Il problema è che in Veneto c’è la siccità e le fucilate dei cacciatori rischiano molto spesso di danneggiare gli impianti provocando un danno economico e uno spreco d’acqua. Ora però la maggioranza leghista vorrebbe fare una parziale marcia indietro. Guarda: “La Lega tutelerà gli agricoltori o si prostrerà ai cacciatori?”

VERONA. Il dibattito politico nel Veneto è animato dalla proposta di modifica della legge regionale sulla caccia. In terza commissione infatti, è iniziato l’iter di approvazione di una sostanziale modifica alle norme per la protezione della fauna selvatica e per il prelievo venatorio.
Alla luce di una proposta di emendamento proveniente della stessa maggioranza leghista è intervenuta Cristina Guarda: “Pur di accontentare la lobby dei cacciatori la Lega arriva a contraddire se stessa”, commenta la Consigliera regionale di Europa Verde.

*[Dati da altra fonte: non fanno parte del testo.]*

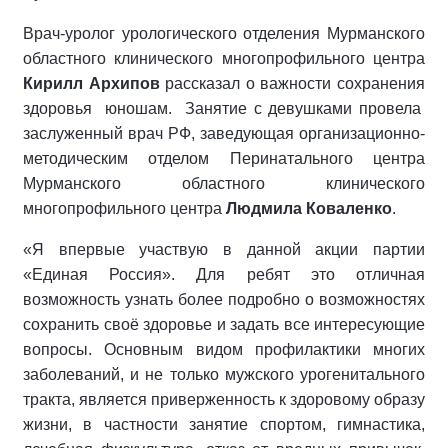
Врач-уролог урологического отделения Мурманского
областного клинического многопрофильного центра
Кирилл Архипов
рассказал о важности сохранения
здоровья юношам. Занятие с девушками провела
заслуженный врач РФ, заведующая организационно-
методическим отделом Перинатального центра
Мурманского областного клинического
многопрофильного центра
Людмила Коваленко
.
«Я впервые участвую в данной акции партии
«Единая Россия». Для ребят это отличная
возможность узнать более подробно о возможностях
сохранить своё здоровье и задать все интересующие
вопросы. Основным видом профилактики многих
заболеваний, и не только мужского урогенитального
тракта, является приверженность к здоровому образу
жизни, в частности занятие спортом, гимнастика,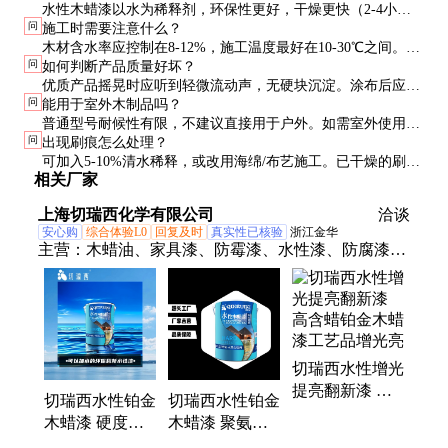
水性木蜡漆以水为稀释剂，环保性更好，干燥更快（2-4小时
问
施工时需要注意什么？
表干），但渗透性略逊于油性产品。传统木蜡油干燥慢（12-
木材含水率应控制在8-12%，施工温度最好在10-30℃之间。建
24小时），气味较大，但木材纹理表现更突出。
问
如何判断产品质量好坏？
议先打磨至300目以上，薄涂2-3遍，每遍间隔4-6小时。最后一
优质产品摇晃时应听到轻微流动声，无硬块沉淀。涂布后应均
遍施工后24小时内避免沾水。
问
能用于室外木制品吗？
匀渗透，无明显浮色。干燥后用指甲轻划无明显痕迹，滴水测
普通型号耐候性有限，不建议直接用于户外。如需室外使用，
试应呈珠状滚动。
问
出现刷痕怎么处理？
应选择添加了紫外线吸收剂的专用户外型号，并每1-2年维护
可加入5-10%清水稀释，或改用海绵/布艺施工。已干燥的刷痕
一次。
相关厂家
可用600目砂纸轻轻打磨后重涂。温度过高时建议加入少量专
用缓干剂。
上海切瑞西化学有限公司
洽谈
安心购
综合体验L0
回复及时
真实性已核验
浙江金华
主营：
木蜡油、家具漆、防霉漆、水性漆、防腐漆、
金属漆、木油、色浆、保养
切瑞西水性增光
提亮翻新漆 高
切瑞西水性铂金
切瑞西水性铂金
含蜡铂金木蜡漆
木蜡漆 硬度高
木蜡漆 聚氨酯
工艺品增光亮
耐划伤防腐耐候
高手感 含蜡硬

Per l’appunto il progetto di legge in discussione della Consigliera Silvia Cestaro prevede l’introduzione di maggiori tutele per i terreni agricoli, andando a impedire l’attività venatoria laddove vi siano impianti di irrigazione cosiddetti ‘a vista’. Il problema è che in Veneto c’è una grave carenza d’acqua che ha portato a una siccità e le fucilate dei cacciatori rischiano molto spesso di danneggiare gli impianti provocando un danno economico.
“Ferma restando la mia contrarietà all’attività venatoria all’interno delle aree private – afferma Gaurda – ritengo che questo provvedimento possa soddisfare, con notevole ritardo, una richiesta di tutela che giunge dal mondo agricolo”. C’è però un problema perché la stessa maggioranza ora vorrebbe modificare la sua stessa proposta di legge con un emendamento per limitare l’applicabilità divieto. In sostanza si vorrebbe vietare la caccia solo in quelle aree coltivate dove sono stati appesi degli appositi cartelli a carico dei proprietari.

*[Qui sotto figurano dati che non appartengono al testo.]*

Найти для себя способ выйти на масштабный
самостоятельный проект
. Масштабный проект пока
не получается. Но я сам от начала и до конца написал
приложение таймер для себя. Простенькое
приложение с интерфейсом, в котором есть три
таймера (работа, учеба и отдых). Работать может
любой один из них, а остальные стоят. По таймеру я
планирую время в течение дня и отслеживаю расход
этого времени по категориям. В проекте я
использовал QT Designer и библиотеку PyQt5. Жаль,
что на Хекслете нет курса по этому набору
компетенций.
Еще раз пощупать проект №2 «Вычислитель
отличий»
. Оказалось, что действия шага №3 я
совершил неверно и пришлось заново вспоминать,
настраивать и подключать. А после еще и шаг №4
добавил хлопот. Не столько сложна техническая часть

“È evidente – sostiene Guarda – come questo emendamento sembri favorire ancora una volta chi pratica l’attività venatoria a discapito di chi produce cibo nella nostra regione. Da un punto di vista prettamente politico il messaggio che passa è quello di una Lega disposta a contraddire se stessa pur di non sottrarsi alle richieste della solita lobby dei cacciatori. Quando questa maggioranza prenderà in considerazione la tutela degli interessi di tutti i suoi cittadini e non solo quelli di una piccola parte?”.